Audioprothèses : enquête sur le succès et les suspicions de dérives du 100% santé

V. F | Reportage vidéo : Mathilde Verron et Eric Berra
Publié le 28 mars 2022 à 10h10, mis à jour le 28 mars 2022 à 10h34

Source : TF1 Info

Avec le 100% santé, depuis un an, les appareils auditifs sont intégralement pris en charge par la Sécurité sociale.
Résultat : leurs ventes ont augmenté de 80 %.
Mais tous ces clients en ont-ils vraiment besoin ?

Ne rien dépenser pour avoir un appareil auditif, c'était le pari du 100% santé. Un dispositif qui a plus que jamais atteint sa cible. Christian Bonnechère est l'un de ces heureux bénéficiaires. Cela va faire une vingtaine d'années qu'il est appareillé. Jusqu'à il y a un an, il déboursait 1500 euros pour renouveler ses prothèses, mais plus maintenant, même s'il était plutôt méfiant au départ. "Je me suis dit : 'ça va être du bas de gamme, ça va être un appareil d'une génération précédente et je ne pourrais pas profiter de toutes les améliorations'. Or en fait, j'ai un appareil de bonne qualité ; enfin, c'est ce que j'ai ressenti quand je l'ai testé", reconnaît-il dans la vidéo du 20H en tête de cet article. 

Pendant deux semaines, Christian a testé deux appareils : l'un qui lui aurait coûté 2000 euros, l'autre remboursé. Entre les deux, les différences sont fines. Le plus cher est plus performant dans des lieux très bruyants et dispose de certaines options comme la connexion avec son téléphone ou l'absence de pile. Mais esthétiquement, ce sont les mêmes. "On les a aussi fins, aussi discrets une fois placé à l'oreille. On peut avoir des appareils derrière l'oreille ou à l'intérieur de l'oreille. C'est une très bonne base qui couvre vraiment l'essentiel des besoins auditifs des patients", explique l'audioprothésiste Karen Ginisty-Blandin. 
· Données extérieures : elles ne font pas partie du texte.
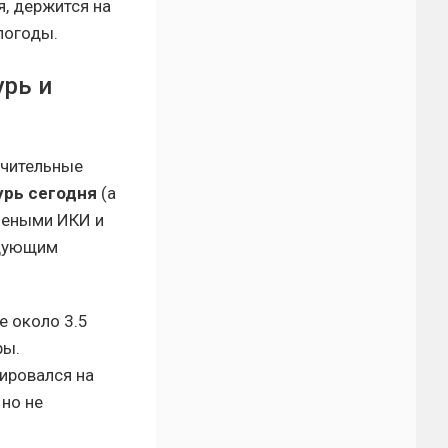
, держится на
погоды.
урь и
ачительные
урь сегодня
(а
чеными ИКИ и
едующим
е около 3.5
ры.
ировался на
 но не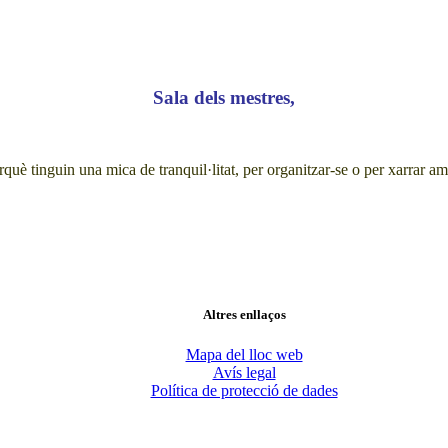
Sala dels mestres,
rquè tinguin una mica de tranquil·litat, per organitzar-se o per xarrar a
Altres enllaços
Mapa del lloc web
Avís legal
Política de protecció de dades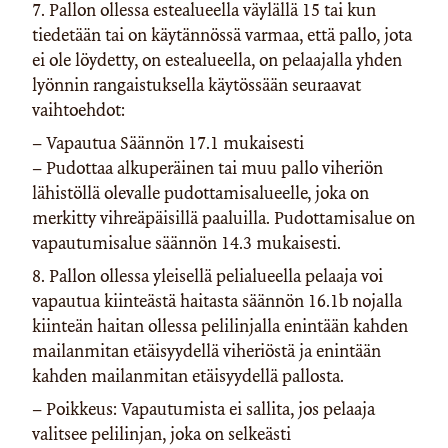
7. Pallon ollessa estealueella väylällä 15 tai kun
tiedetään tai on käytännössä varmaa, että pallo, jota
ei ole löydetty, on estealueella, on pelaajalla yhden
lyönnin rangaistuksella käytössään seuraavat
vaihtoehdot:
– Vapautua Säännön 17.1 mukaisesti
– Pudottaa alkuperäinen tai muu pallo viheriön
lähistöllä olevalle pudottamisalueelle, joka on
merkitty vihreäpäisillä paaluilla. Pudottamisalue on
vapautumisalue säännön 14.3 mukaisesti.
8. Pallon ollessa yleisellä pelialueella pelaaja voi
vapautua kiinteästä haitasta säännön 16.1b nojalla
kiinteän haitan ollessa pelilinjalla enintään kahden
mailanmitan etäisyydellä viheriöstä ja enintään
kahden mailanmitan etäisyydellä pallosta.
– Poikkeus: Vapautumista ei sallita, jos pelaaja
valitsee pelilinjan, joka on selkeästi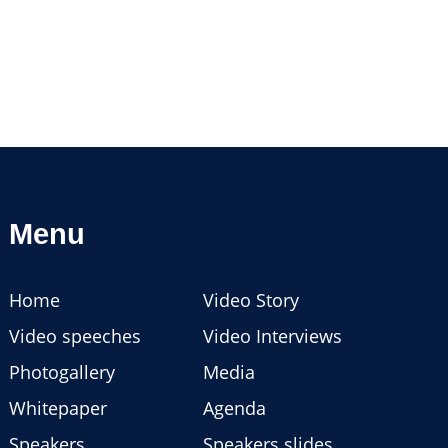
Menu
Home
Video Story
Video speeches
Video Interviews
Photogallery
Media
Whitepaper
Agenda
Speakers
Speakers slides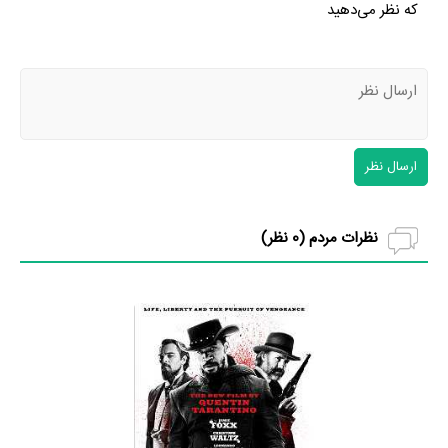
که نظر می‌دهید
ارسال نظر
نظرات مردم (
0
نظر)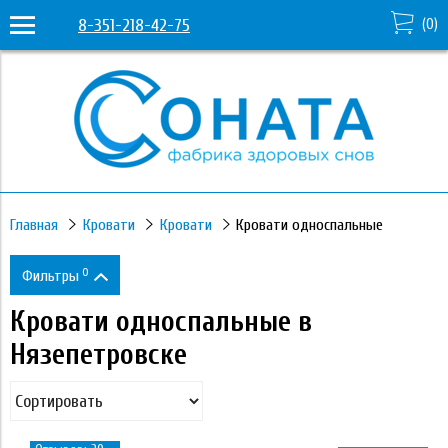
8-351-218-42-75
(
0
)
Главная
Кровати
Кровати
Кровати односпальные
0
Фильтры
Кровати односпальные в
Цена
Нязепетровске
15 950
331 530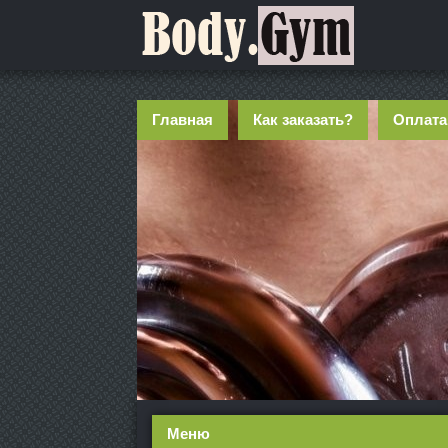
Главная
Как заказать?
Оплата
Меню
Publicités excessives et démarchages téléphoniques

Ces offres alléchantes ont eu pour résultat de voir le nombre de personnes équipées augmenter de près 80%, en 2021, soit un coût de 270 millions d'euros pour l'Assurance maladie. C'est 100 millions de plus que ce qui était prévu. Aujourd'hui, près de la moitié des prothèses vendues le sont en 100% santé, mais les autorités suspectent des dérives, des sur-appareillages pour vendre un maximum. C'est la crainte d'un rapport de l'Inspection générale des Affaires sociales (Igas). Il pointe du doigt des publicités excessives, parfois même des démarchages téléphoniques. Dans un courrier que le JT de 20H s'est procuré, un audioprothésiste d'une enseigne d'optique incite par exemple un médecin à prescrire des appareils à un patient. Il a jugé bon de l'équiper sans aucun avis médical. 
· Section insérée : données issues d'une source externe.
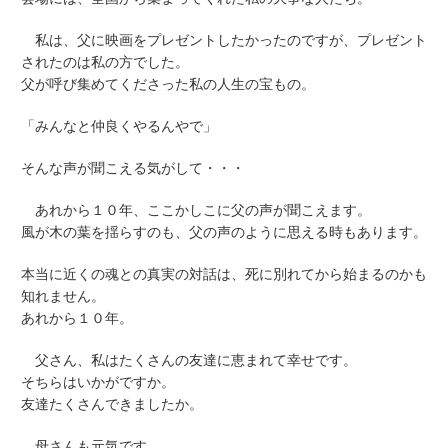
私は、父に映画をプレゼントしたかったのですが、プレゼント
されたのは私の方でした。
父が呼び集めてくださった私の人生の宝もの。
「みんなと仲良くやるんやで」
そんな声が聞こえる気がして・・・
あれから１０年、ここかしこに父の声が聞こえます。
風が木の葉を揺らすのも、父の声のように思える時もあります。
本当に近くの魂との真実の対話は、死に別れてから始まるのかも
知れません。
あれから１０年。
父さん、私はたくさんの友達に恵まれて幸せです。
そちらはいかがですか。
友達たくさんできましたか。
母さんも元気です。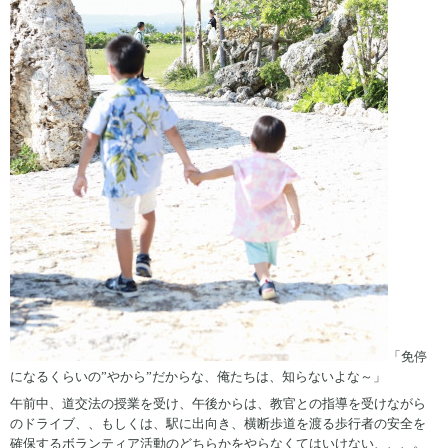
「免停
になるくらいの”やから”だからな、俺たちは、知らないよな～」
午前中、道交法の授業を受け、午後からは、教官との指導を受けながら
のドライブ、、もしくは、駅に出向き、横断歩道を渡る歩行者の安全を
確保するボランティア活動のどちらかをやらなくてはいけない、、、。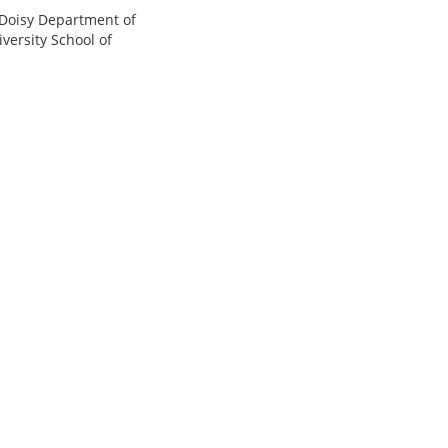
 Doisy Department of
versity School of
Denis Ayache, médecin ORL à Paris, n'est pas étonné. Il s'est lui-même fait usurper son identité pour générer de fausses ordonnances d'appareillages. "C'est bien mon en-tête, mon adresse, ma signature et un nom de patient que je ne connais pas", dit-il. Une trentaine de fausses prescriptions lui ont ainsi été signalées. Une escroquerie pour l'Assurance maladie, mais aussi un danger pour les patients, car la baisse d'audition peut avoir des causes graves que seul un médecin peut diagnostiquer. "Ça peut masquer une tumeur, une infection sévère, une maladie évolutive qui nécessitent un diagnostic et un traitement qui n'est pas de mettre un appareil auditif. Ça peut être des médicaments ou de la chirurgie", avance-t-il. Ce dernier a porté plainte. Selon lui, d'autres praticiens auraient été victimes des mêmes pratiques. 
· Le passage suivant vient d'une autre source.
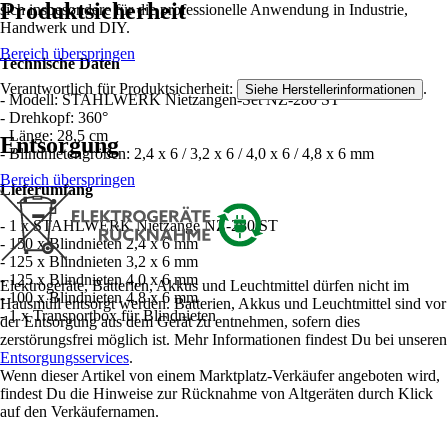
Produktsicherheit
sich insbesondere für die professionelle Anwendung in Industrie,
Handwerk und DIY.
Bereich überspringen
Technische Daten
Verantwortlich für Produktsicherheit:
.
Siehe Herstellerinformationen
- Modell: STAHLWERK Nietzangen-Set NZ-280 ST
- Drehkopf: 360°
- Länge: 28,5 cm
Entsorgung
- Blindnietengrößen: 2,4 x 6 / 3,2 x 6 / 4,0 x 6 / 4,8 x 6 mm
Bereich überspringen
Lieferumfang
- 1 x STAHLWERK Nietzange NZ-280 ST
- 150 x Blindnieten 2,4 x 6 mm
- 125 x Blindnieten 3,2 x 6 mm
- 125 x Blindnieten 4,0 x 6 mm
Elektrogeräte, Batterien, Akkus und Leuchtmittel dürfen nicht im
- 100 x Blindnieten 4,8 x 6 mm
Hausmüll entsorgt werden. Batterien, Akkus und Leuchtmittel sind vor
- 1 x Transportbox für Blindnieten
der Entsorgung aus dem Gerät zu entnehmen, sofern dies
zerstörungsfrei möglich ist. Mehr Informationen findest Du bei unseren
Entsorgungsservices
.
Wenn dieser Artikel von einem Marktplatz-Verkäufer angeboten wird,
findest Du die Hinweise zur Rücknahme von Altgeräten durch Klick
auf den Verkäufernamen.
Pour mettre fin à ces abus, l’Igas recommande de "mieux surveiller les pratiques promotionnelles, de renforcer le suivi de l’appareillage par les audioprothésistes", notamment en mettant en place "un questionnaire de satisfaction simplifié". Depuis la mise en place du 100% santé, seul un médecin, un spécialiste ORL ou un généraliste est habilité à prescrire des prothèses auditives.